Senaryosunu da, Jim Stark ile birlikte bazı eserlerinde Henry Chinaski adını da kullanan Charles Bukowski'nin aynı isimli romanı (1975) ile "The Days Run Away Like Wild Horses Over the Hills" (1969), "What Matters Most Is How Well You Walk Through the Fire" (1999) ve "The Captain Is Out to Lunch and the Sailors Have Taken Over the Ship" (1998) isimli şiir ve hikaye koleksiyonlarından uyarlayarak kaleme alan Bent Hamer'ın yönetmen koltuğunda oturduğu "Factotum", alkol ve sigara dumanını sınır tanımaz yoğunlukta hissedeceğiniz bir drama olarak geliyor karşımıza...

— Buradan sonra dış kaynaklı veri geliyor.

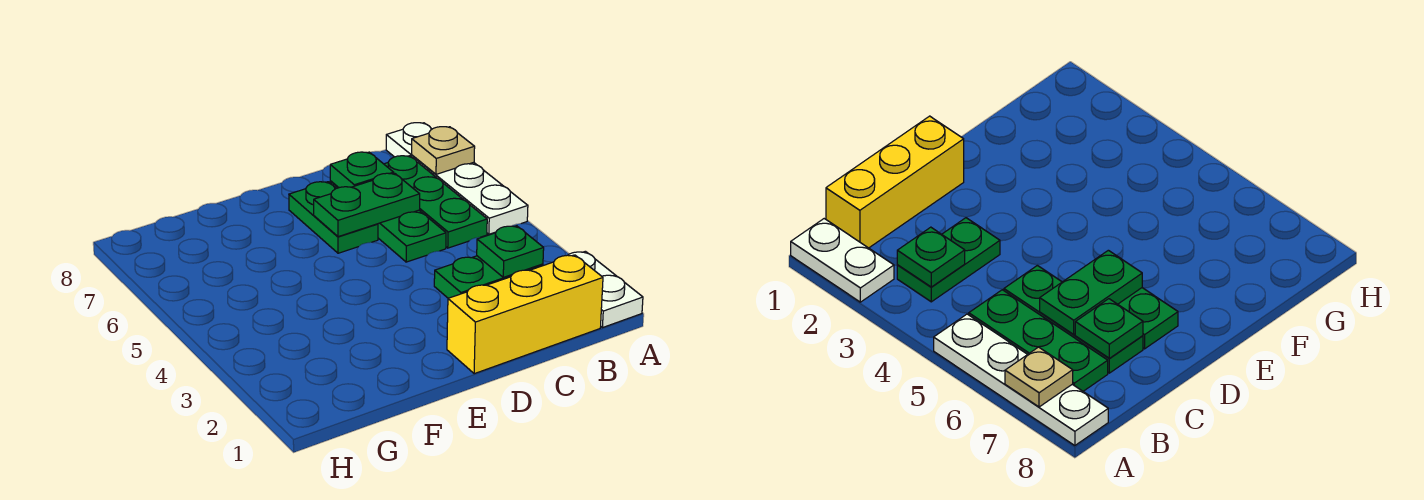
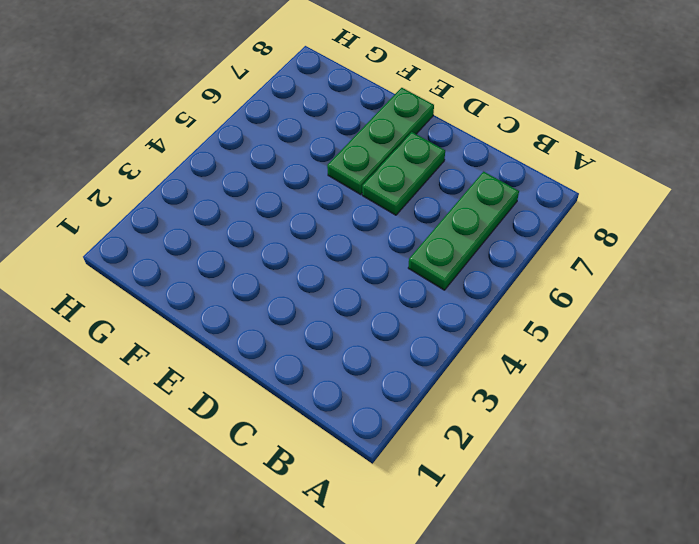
green 1x3 plate [327,88,434,194] -> green 1x3 plate moved to [330,181,446,262]
none -> white 1x2 plate [568,251,643,328]
none -> white 1x4 plate [386,123,528,234]

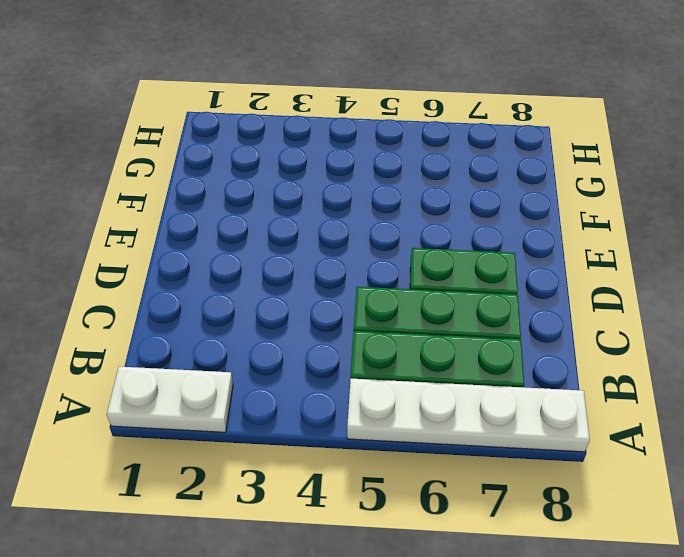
none -> yellow 1x3 brick [447,255,603,374]
none -> green 1x2 plate [434,256,543,298]

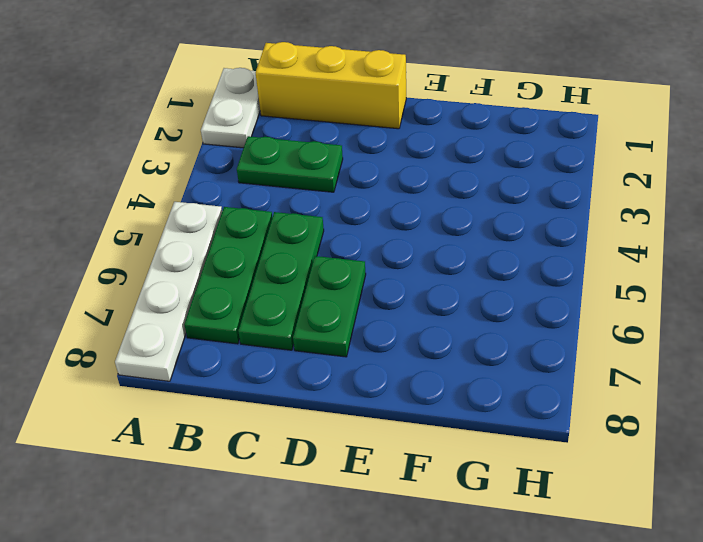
none -> tan 1x1 plate [412,127,475,174]
none -> green 1x1 plate [477,226,544,277]

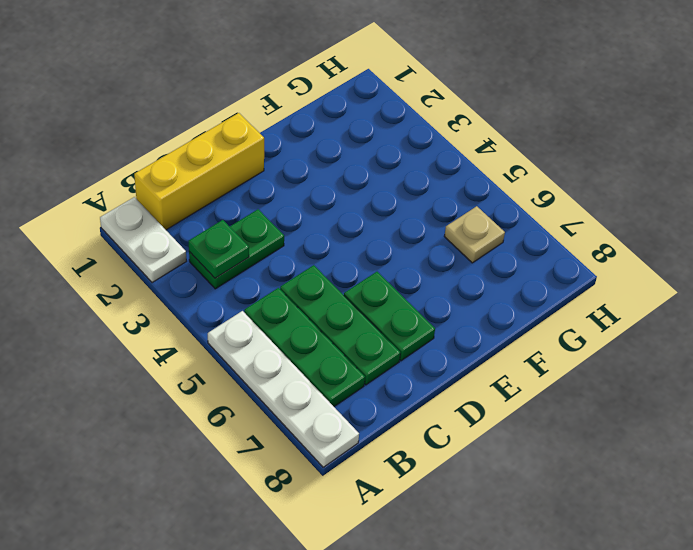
tan 1x1 plate [444,206,505,263] -> tan 1x1 plate moved to [412,127,475,174]
none -> green 1x2 plate [314,173,420,237]
none -> green 1x1 plate [330,152,394,188]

Gelin isterseniz, Bukowski'nin "alter egosu" yani bir anlamda Cicero'nun deyimiyle ikinci benliği olan Henry Charles "Hank" Chinaski karakterini canlandıran Matt Dillon'ın, "Barfly" da (1987) Mickey Rourke'un düştüğü "abartılı" performans ve İngilizceyi "eze eze" konuşma hatasını sürdürmediği bu filme biraz daha yakından bakalım...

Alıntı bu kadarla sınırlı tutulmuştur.